For many years, New York law seemed clear: privately appointed arbitrators had no authority to award punitive damages, even if the parties’ contract allowed them. The reason was that New York courts considered punitive damages a severe sanction reserved for the judiciary to impose in rare circumstances. Appellate decisions reflected a concern that a party in a superior bargaining position could take unfair advantage to manipulate the process, and that the unfettered discretion of arbitrators to impose punitive damages would destroy the usefulness of arbitrations because awards would be unpredictable, uncontrollable, and free from judicial review of law and fact. See, Garrity v. Lyle Stuart, Inc., 40 N.Y.2d 354, 386 N.Y.S.2d 831, 353 N.E. 2d 793 (1976).
Garrity held sway in New York until a security dealer’s dispute arose in Mastrobuono v. Shearson Lehman Hutton, Inc., 514 U.S. 52, 115 S.Ct. 1212 (1995). There, following an arbitration under the Federal Arbitration Act (“FAA”), the lower courts had followed Garrity by invalidating an award of punitive damages. The United States Supreme Court reversed and upheld the punitive damages award. Relying on prior cases under the FAA, the Court held that punitive damages could be awarded unless excluded by contract, even where the host state’s substantive law would otherwise bar such claims from arbitration. Although the contract had provided that New York’s substantive law would apply, the Supreme Court concluded that the contract did not expressly preclude punitive damages (even though the substantive law of New York did).
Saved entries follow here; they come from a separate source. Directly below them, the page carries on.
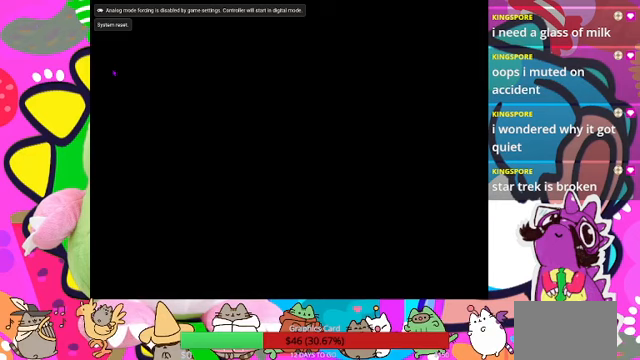
Gameplay with a controller (PlayStation layout); each line is a JSON object with the inputs held at the frame after it. "events" lists button and stick changes between this image and that frame as [ms after this image, input, new state], when the widget could be followed in between. Not read: L3 R3 left_stick right_stick.
{"buttons": [], "events": [[67, "R1", "down"], [433, "R1", "up"]]}
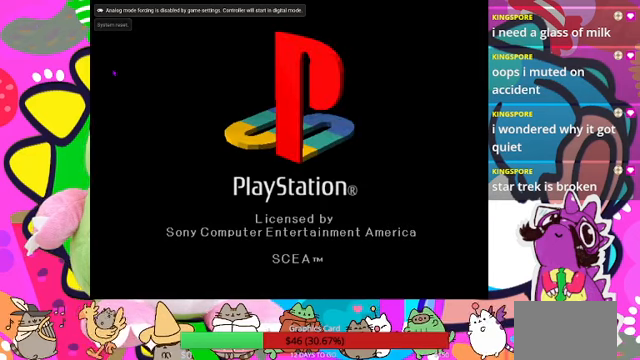
{"buttons": [], "events": []}
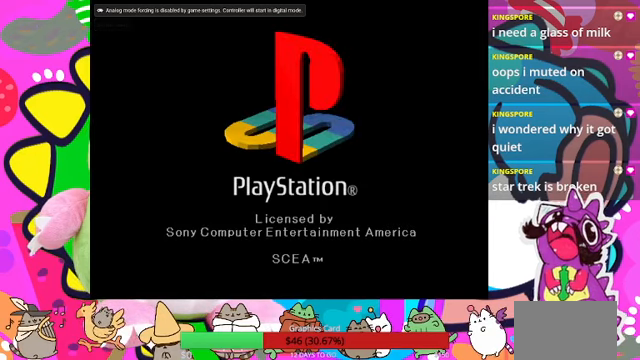
{"buttons": [], "events": [[233, "SQUARE", "down"], [333, "SQUARE", "up"]]}
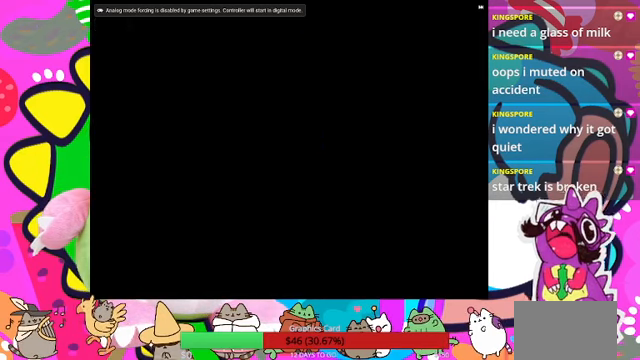
{"buttons": ["R1"], "events": [[267, "R1", "down"]]}
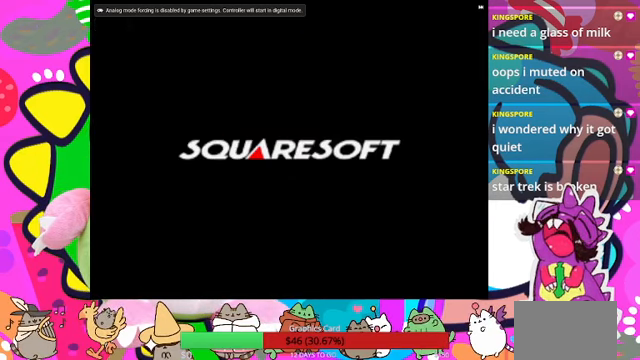
{"buttons": ["R1"], "events": []}
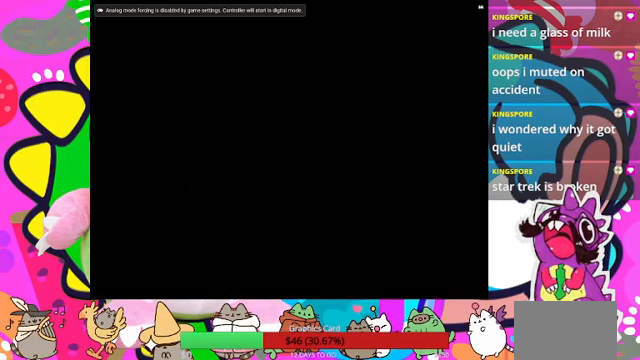
{"buttons": ["R1", "START"], "events": [[467, "START", "down"]]}
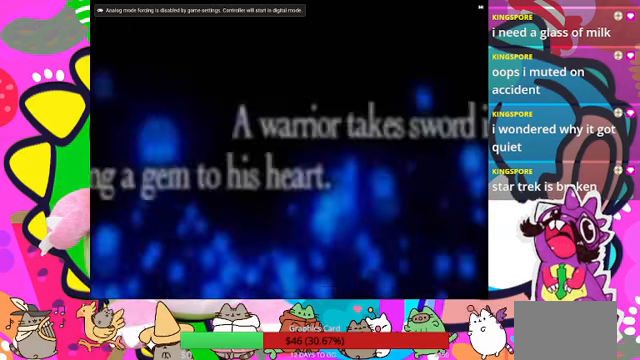
{"buttons": ["R1"], "events": [[200, "START", "up"]]}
The Supreme Court was influenced by a contract provision directing that the private rules of the industry (the National Association of Securities Dealers rules) would apply. The Court found those rules were silent on the issue of punitive damages. The Court thought it unlikely that the parties were even aware of New York’s common law barring punitive damages in private arbitration. It then concluded that even though the common law by which the parties agreed to abide prohibits punitive damages in private arbitrations, such damages could still be awarded.
The Supreme Court may have believed that parties were unaware of the proscription against punitive damages in Garrity and its progeny, but it seems more businesses are unaware of Mastrobuono’s overriding effect. Recently, a New York trial court extended Mastrobuono by allowing an arbitrator’s award for punitive damages even where the contract expressly excluded them. In Lian v. First Asset Management, 273 A.D. 2d 163; 710 N.Y.S.2d 52 (2000), the Court found that the contract’s failure to expressly acknowledge Mastrobuono rendered unenforcable an express waiver of punitive damages. The Lian court also rejected the waiver of punitive damages as violative of industry-wide professional rules.
In many commercial contexts, as in Mastrobuono and Lian, there may be overarching professional rules or industry-wide agreements which permit punitive damages. Still, parties may be able to waive liability for punitive damages with forethought and careful contractual drafting. Contractual clarity and a thorough understanding of industry rules and customs may steer parties around Mastrobuono, allowing them to maximize the benefit of commercial arbitration by eliminating punitive damages.